Friday, March 13, 2015

Treating Posttraumatic Stress in BRCA Survivors

In an earlier post, I described how breast cancer survivors are often the victims of posttraumatic stress, and frequently display many of the signs and symptoms that are associated with that psychological diagnosis. Things like heightened anxiety, hypervigilance, a change in outlook on life, negative beliefs and expectations about herself or her body, and a change in risk-taking behaviors may be present not just during treatment, but also after treatment has ended.

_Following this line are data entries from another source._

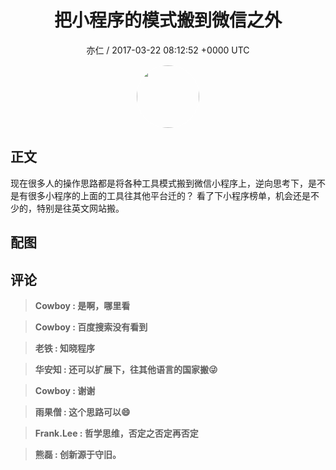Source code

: <h1 align="center">把小程序的模式搬到微信之外</h1>
<p align="center">
    <a>亦仁 / 2017-03-22 08:12:52 &#43;0000 UTC</a>
</p>

<div align="center">
    <img src="https://images.zsxq.com/Fn3NQqCN8nuGF86yZPXSbEsl0mb3?e=1590940799&amp;token=kIxbL07-8jAj8w1n4s9zv64FuZZNEATmlU_Vm6zD:pfbNc8W3hS0oYG_hyXXh_rHMHuc=" width="100" height="100" style="border:1px solid;border-radius:50%; color:#ffffff"/>
</div>

## 正文

<div>
现在很多人的操作思路都是将各种工具模式搬到微信小程序上，逆向思考下，是不是有很多小程序的上面的工具往其他平台迁的？  
看了下小程序榜单，机会还是不少的，特别是往英文网站搬。
</div>

## 配图
<div class="image" align="center">

</div>

## 评论

<div align="left">
<div>

<blockquote >
<span> <strong>Cowboy : 是啊，哪里看 </strong></span>
</blockquote>

<blockquote >
<span> <strong>Cowboy : 百度搜索没有看到 </strong></span>
</blockquote>

<blockquote >
<span> <strong>老铁 : 知晓程序 </strong></span>
</blockquote>

<blockquote >
<span> <strong>华安知 : 还可以扩展下，往其他语言的国家搬😜 </strong></span>
</blockquote>

<blockquote >
<span> <strong>Cowboy : 谢谢 </strong></span>
</blockquote>

<blockquote >
<span> <strong>雨果僧 : 这个思路可以😄 </strong></span>
</blockquote>

<blockquote >
<span> <strong>Frank.Lee : 哲学思维，否定之否定再否定 </strong></span>
</blockquote>

<blockquote >
<span> <strong>熊磊 : 创新源于守旧。 </strong></span>
</blockquote>

</div>
</div>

Now I am going to describe how psychodynamic psychotherapy can help with the disturbing PTSD symptoms that survivors may be experiencing. In addition to discussing problematic symptoms and how the survivor is coping with them, the psychotherapist will work on understanding and appreciating the significance to the client of not only having had breast cancer, but also of each of the treatment interventions to which she was exposed. Today's mainstream cancer treatments, i.e. surgery, radiation, and chemotherapy all act as powerful triggers of complex emotions and earlier traumatic experiences. It is crucial to understand how each breast cancer patient mentally engaged with each of them. Every woman’s breast cancer journey is unique, and is a function of not just her encounters with her medical providers, medical interventions and our health care system, but also of her earlier life experiences. How we engage with the present is always influenced by what we experienced in the past.

It is vital that the psychotherapist assist the client in uncovering and comprehending the psychological meaning to her of what she has been through. For example, what did each treatment modality symbolize to this particular client? Did the chemotherapy represent something positive that was going to destroy cancer cells and restore health, or did it feel like an evil intruder that was wreaking havoc throughout her body? Did the accompanying loss of hair, a well-known side-effect of chemotherapy cause the patient to feel less attractive to her spouse or to potential romantic/sexual partners? Was it experienced as the destruction of an important symbol of femininity? Did it feel like a potent connection to an early attachment figure was destroyed?  Perhaps an early caregiver who expressed love by fixing and combing her hair? Did it have both of these meanings as well as others?

How did all of the physiological and cognitive effects of the treatments (fatigue, nausea, memory loss, loss of mental sharpness etc.) affect things like self-esteem, perception of a benign world, sense of bodily vulnerability, or the person’s sense of their future possibilities?

In order to effectively treat symptoms like depression, anxiety and insomnia over the long term, it is often crucial that psychological meanings be patiently explored, in the context of a safe, psychotherapeutic relationship in which trust and mutual respect have been established and are being carefully nurtured.